Fixing this does not entail so much overhead:

``````function range4(x)
isempty(x) && error("Does not support empty vectors")
min = typemax(eltype(x))
max = typemin(eltype(x))
hasnan = false
for xi in x
hasnan |= isnan(xi)
min = ifelse(min > xi, xi, min)
max = ifelse(max < xi, xi, max)
end
hasnan && error("Does not support NaNs in vectors")
return max - min
end
``````
``````julia> x = 10 * rand(100);

julia> y = 10 * rand(1000000);

julia> @btime range4(\$x);
107.822 ns (0 allocations: 0 bytes)

julia> @btime extrema(\$x);
318.175 ns (0 allocations: 0 bytes)

julia> @btime range4(\$y);
1.397 ms (0 allocations: 0 bytes)

julia> @btime extrema(\$y);
3.285 ms (0 allocations: 0 bytes)
``````

There is a ~3X gap here (persisting into large vectors), and this trivial (and popular) operation could probably be optimized further (SIMD, threads etc.)

2 Likes

Can you take a look at `Base.extrema` and see if you can tell what, if anything, is wrong with it, performance-wise?

Because I really think the right approach is to use `extrema` for this, and fix any problems there.

2 Likes

Dan, sorry to ask, but is `hasnan` required?
Could we write `range4()` as follows:

``````function range4b(x)
isempty(x) && error("Does not support empty vectors")
min = typemax(eltype(x))
max = typemin(eltype(x))
for xi in x
isnan(xi) && error("Does not support NaNs in vectors")
min = ifelse(min > xi, xi, min)
max = ifelse(max < xi, xi, max)
end
return max - min
end
``````

You probably want to avoid branches.

You wouldn’t want to read the vector from memory twice.
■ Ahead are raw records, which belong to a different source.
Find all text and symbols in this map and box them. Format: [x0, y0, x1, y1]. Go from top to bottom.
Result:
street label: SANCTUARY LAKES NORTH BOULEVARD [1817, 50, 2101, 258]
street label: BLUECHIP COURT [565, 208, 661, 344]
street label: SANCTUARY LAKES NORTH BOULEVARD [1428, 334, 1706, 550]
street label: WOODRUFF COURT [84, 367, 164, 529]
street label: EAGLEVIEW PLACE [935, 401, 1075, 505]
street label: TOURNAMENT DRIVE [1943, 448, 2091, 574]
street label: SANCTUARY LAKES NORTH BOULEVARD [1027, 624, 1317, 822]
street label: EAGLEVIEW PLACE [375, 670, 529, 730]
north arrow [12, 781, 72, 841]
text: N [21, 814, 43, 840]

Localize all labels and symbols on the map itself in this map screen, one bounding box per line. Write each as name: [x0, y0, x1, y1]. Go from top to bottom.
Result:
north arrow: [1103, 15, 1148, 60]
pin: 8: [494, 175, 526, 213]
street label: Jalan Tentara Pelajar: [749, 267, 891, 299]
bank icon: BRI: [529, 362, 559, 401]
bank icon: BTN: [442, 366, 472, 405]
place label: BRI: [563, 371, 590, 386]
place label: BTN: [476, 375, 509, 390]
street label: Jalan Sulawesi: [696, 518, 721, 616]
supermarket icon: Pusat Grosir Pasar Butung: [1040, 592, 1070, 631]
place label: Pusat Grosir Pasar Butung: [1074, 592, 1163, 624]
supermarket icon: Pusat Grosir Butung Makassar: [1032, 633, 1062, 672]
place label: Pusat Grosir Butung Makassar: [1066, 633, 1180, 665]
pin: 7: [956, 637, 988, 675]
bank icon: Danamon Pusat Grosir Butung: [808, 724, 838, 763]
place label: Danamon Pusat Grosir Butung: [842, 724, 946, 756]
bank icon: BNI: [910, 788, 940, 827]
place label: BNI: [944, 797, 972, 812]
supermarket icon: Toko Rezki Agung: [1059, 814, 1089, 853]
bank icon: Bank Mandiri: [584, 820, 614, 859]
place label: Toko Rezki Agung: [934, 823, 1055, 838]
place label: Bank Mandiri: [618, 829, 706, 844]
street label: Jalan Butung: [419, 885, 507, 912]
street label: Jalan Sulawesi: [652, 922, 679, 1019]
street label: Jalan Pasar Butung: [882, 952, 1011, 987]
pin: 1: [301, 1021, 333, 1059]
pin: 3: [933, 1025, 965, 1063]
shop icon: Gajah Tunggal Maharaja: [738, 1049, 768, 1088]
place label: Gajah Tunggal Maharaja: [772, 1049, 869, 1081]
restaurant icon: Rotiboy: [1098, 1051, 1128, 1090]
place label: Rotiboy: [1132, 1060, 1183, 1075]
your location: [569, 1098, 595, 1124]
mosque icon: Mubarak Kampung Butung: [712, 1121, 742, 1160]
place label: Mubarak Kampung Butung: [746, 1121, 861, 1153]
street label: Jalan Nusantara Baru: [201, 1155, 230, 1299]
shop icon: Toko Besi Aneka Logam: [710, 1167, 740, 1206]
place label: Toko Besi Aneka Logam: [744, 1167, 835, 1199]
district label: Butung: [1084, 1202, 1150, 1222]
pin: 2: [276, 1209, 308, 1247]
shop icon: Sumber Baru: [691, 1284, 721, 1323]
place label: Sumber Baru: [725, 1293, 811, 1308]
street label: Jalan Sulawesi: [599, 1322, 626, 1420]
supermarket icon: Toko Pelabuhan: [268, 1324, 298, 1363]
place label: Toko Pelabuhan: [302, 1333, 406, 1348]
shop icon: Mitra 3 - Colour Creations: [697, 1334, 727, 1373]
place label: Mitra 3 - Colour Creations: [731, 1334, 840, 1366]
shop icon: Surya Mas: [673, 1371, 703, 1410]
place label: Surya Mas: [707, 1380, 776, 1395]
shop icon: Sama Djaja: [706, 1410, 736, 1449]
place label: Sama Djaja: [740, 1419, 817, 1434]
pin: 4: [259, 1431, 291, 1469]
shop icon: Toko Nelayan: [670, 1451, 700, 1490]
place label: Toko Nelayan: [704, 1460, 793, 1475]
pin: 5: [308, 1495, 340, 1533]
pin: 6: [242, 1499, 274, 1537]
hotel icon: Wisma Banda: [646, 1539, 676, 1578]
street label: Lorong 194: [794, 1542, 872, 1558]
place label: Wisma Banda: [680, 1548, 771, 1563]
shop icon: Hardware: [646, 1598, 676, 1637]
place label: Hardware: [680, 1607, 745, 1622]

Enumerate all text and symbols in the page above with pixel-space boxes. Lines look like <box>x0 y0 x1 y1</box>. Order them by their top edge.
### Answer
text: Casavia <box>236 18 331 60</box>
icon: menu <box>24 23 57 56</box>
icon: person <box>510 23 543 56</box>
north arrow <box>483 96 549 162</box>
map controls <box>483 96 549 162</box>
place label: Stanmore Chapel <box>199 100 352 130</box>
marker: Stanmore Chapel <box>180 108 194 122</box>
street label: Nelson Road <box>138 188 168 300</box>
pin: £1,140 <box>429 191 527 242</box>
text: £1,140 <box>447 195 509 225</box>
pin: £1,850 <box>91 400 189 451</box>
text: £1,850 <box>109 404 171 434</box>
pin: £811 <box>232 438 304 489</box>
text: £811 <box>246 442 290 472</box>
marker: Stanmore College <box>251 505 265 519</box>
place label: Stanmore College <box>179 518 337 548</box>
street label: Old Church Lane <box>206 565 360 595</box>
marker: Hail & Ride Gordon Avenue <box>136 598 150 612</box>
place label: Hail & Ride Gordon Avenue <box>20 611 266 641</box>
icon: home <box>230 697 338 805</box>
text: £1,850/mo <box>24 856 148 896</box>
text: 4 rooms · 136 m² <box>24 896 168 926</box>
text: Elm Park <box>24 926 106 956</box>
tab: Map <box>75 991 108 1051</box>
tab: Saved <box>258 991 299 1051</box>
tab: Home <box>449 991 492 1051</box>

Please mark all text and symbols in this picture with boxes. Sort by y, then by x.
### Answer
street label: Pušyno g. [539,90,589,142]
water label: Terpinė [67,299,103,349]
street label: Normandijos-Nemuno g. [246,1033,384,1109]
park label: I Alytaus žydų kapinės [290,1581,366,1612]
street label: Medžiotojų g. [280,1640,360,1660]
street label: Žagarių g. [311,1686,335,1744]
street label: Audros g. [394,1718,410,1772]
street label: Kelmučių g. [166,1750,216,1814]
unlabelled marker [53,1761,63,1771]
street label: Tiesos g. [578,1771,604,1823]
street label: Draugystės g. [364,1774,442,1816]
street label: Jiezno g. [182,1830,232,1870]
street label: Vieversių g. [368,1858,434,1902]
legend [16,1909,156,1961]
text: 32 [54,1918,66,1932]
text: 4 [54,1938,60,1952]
The memory transfers are critical for performance.

Whoops, the code changed… but now DNF is right, the branch is bad.

Sorry, you seem to have captured a temporary change in the code, the original snippet is restored.

But benchmarking is the best disinfectant. You are welcome to post results (my machine’s results are up there already).

Had a quick glance, but will look some more. Basically, there is an attempt to capture many reduce-like operations in one template, and perhaps the overhead of `reduce` with support to `dims` option is taking a toll.

On the NaN / empty-vec front, I think actually a vector type which prohibits NaNs can be useful (i.e. throws when operations generate a NaN). With this type, specialized cases can be dispatched.

In your examples which do not contain `NaN`, for the small array case, `range4b()` is ~5% faster, and for the large array case, `range4()` is ~2% faster.

1 Like

…and compared to `extrema`? is it still 3X?